Passei a semana ruminando a observação que encontrei em um livro. Deixe-me explicar o contexto. O livro é Os Desaparecidos, de Daniel Mendelsohn. Em busca de informações sobre seu tio-avô que morreu na Polônia durante a Segunda Guerra Mundial, o autor entrevista senhores e senhoras judeus que viveram na mesma cidadezinha e que sobreviveram ao Holocausto. Ele quer saber como eram seu tio, sua tia e as quatro filhas deles. Tem fotos de todos, mas sente falta de relatos de quem os conheceu. Descobre, então, como é difícil tirar de alguém uma boa descrição da figura de uma pessoa conhecida. E se conforma: “Se alguém agora me pedisse que descrevesse alguns dos vizinhos que moravam do outro lado da minha rua há 40 anos, não estou certo de que eu teria muito a dizer, exceto ‘ele era um engenheiro, eles eram muito simpáticos’”.
Mesmo empenhados em ajudar o americano que busca a história de sua família, os homens e mulheres que ele entrevista são vagos nas descrições. As pessoas são descritas como bonitas, altas ou baixas, simpáticas. O que faz Daniel Mendelsohn refletir sobre o quanto nos acostumamos a confiar em fotografias e nos tornamos preguiçosos por causa delas: “Como é sua mãe?, alguém desejará saber, e a gente dirá ‘espere, vou lhe mostrar’ e recorrerá a uma gaveta ou um álbum para dizer ‘ei-la’”.

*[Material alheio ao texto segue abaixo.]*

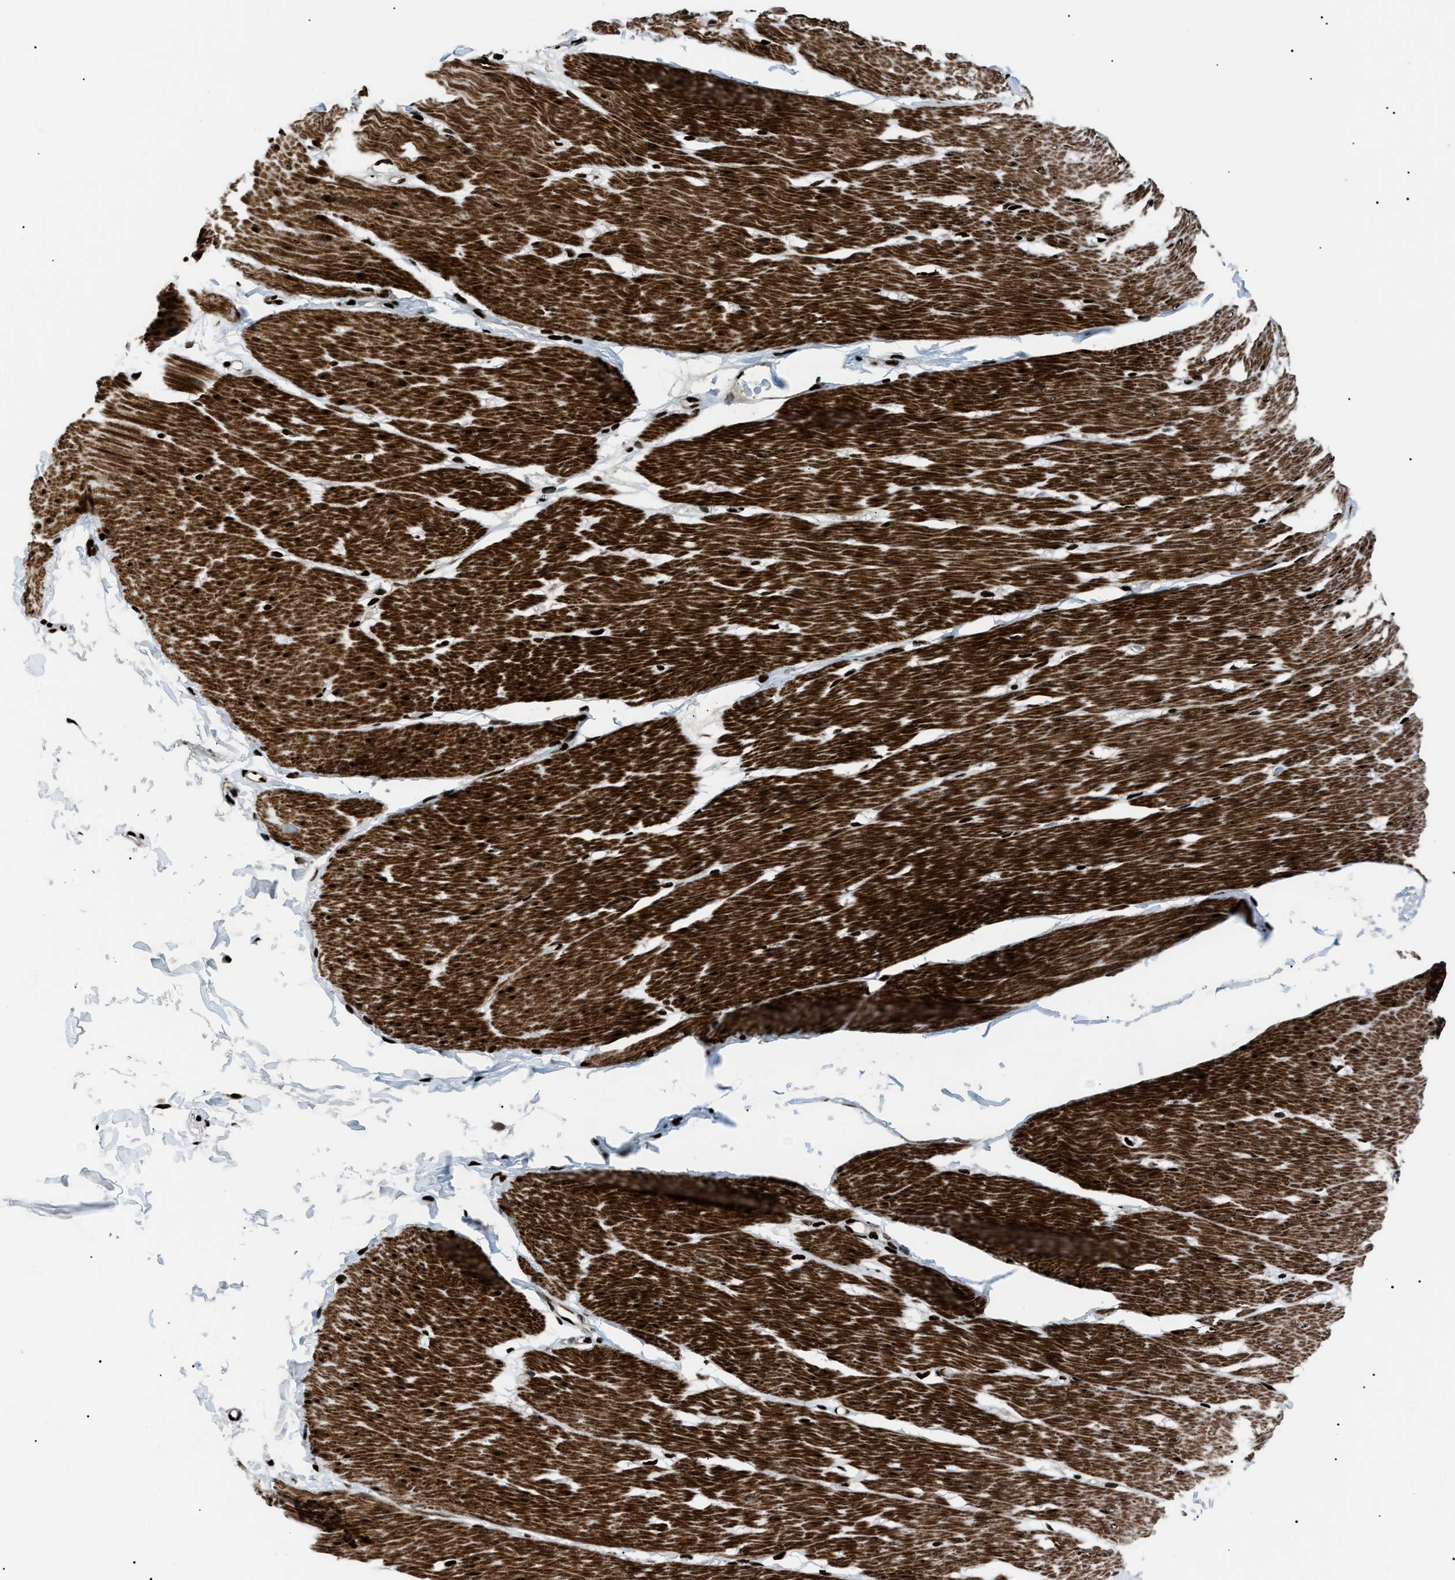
{"staining": {"intensity": "strong", "quantity": ">75%", "location": "cytoplasmic/membranous,nuclear"}, "tissue": "smooth muscle", "cell_type": "Smooth muscle cells", "image_type": "normal", "snomed": [{"axis": "morphology", "description": "Normal tissue, NOS"}, {"axis": "topography", "description": "Smooth muscle"}, {"axis": "topography", "description": "Colon"}], "caption": "Immunohistochemistry micrograph of unremarkable human smooth muscle stained for a protein (brown), which shows high levels of strong cytoplasmic/membranous,nuclear positivity in approximately >75% of smooth muscle cells.", "gene": "PRKX", "patient": {"sex": "male", "age": 67}}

É fácil dizer que alguém está gordo ou magro, que é alto ou baixo, aspectos muito evidentes e superficiais. Talvez por isso nos prendamos tanto a eles quando falamos de alguém
Fiz um exercício. Mentalmente, tentei esboçar o rosto da minha mãe. Delicado, fino, boca pequena, pele morena clara, cabelos escuros ondulados. E a boca, e o nariz? Não sei como descrevê-los. Tentei com outras pessoas e descobri algo mais. Descrever o rosto e o corpo de alguém não só é difícil, é uma experiência de intimidade que pode até ser desconfortável. Para descrever é preciso olhar – a intimidade começa aí. E fazer a descrição em si é como deslizar os dedos pelo corpo daquela pessoa.
É fácil dizer que alguém está gordo ou magro, que é alto ou baixo, aspectos muito evidentes e superficiais. Talvez por isso nos prendamos tanto a eles quando falamos de alguém – não é preciso olhar atentamente para notá-los, não é preciso um olhar íntimo. Além do mais, essas são características facilmente reconhecíveis, enquanto falar em um “nariz adunco” pode não significar nada se o interlocutor não souber como é um “nariz adunco”.
Difícil é descrever aquelas características que, de fato, dão personalidade a cada um de nós. Testa alta? Entradas? Nariz pequeno, nariz com asas grandes, nariz “batatudo”? Faltam-me palavras.
Estico o braço em busca de outros livros. Quero saber como duas personagens importantes são descritas por seus criadores: Capitu e Ana Karênina. Mas nem Machado nem Tolstói se ocuparam de fazer um retrato falado de suas heroínas. Sabemos que Ana deve ter uma boa aparência porque faz sucesso com os homens nos salões da nobreza russa que frequenta. Tolstói só pincela modestas descrições dessa mulher que o leitor tem de imaginar. De Capitu, sabemos que tinha “olhos de ressaca”. O leitor que entenda “olhos de ressaca” como quiser. Isso não é uma descrição do corpo de Capitu, mas de sua alma.
Na boa literatura, onde todo o universo é recriado com palavras, pode-se supor que haja competentes descrições dos personagens para que o leitor consiga vê-los. Mas não é isso que acontece, como mostram Ana Karênina e Capitu. A maior parte dos autores nos conta como é a personalidade e o caráter de suas criaturas e não o corpo físico. Geralmente nos fornecem apenas detalhes (a cor do cabelo, o formato dos dedos das mãos...). Os leitores completam as lacunas e criam uma imagem para aquele ser fictício, o que funciona muito bem.
Tudo isso porque observar e retratar o corpo humano é um exercício de sensualidade.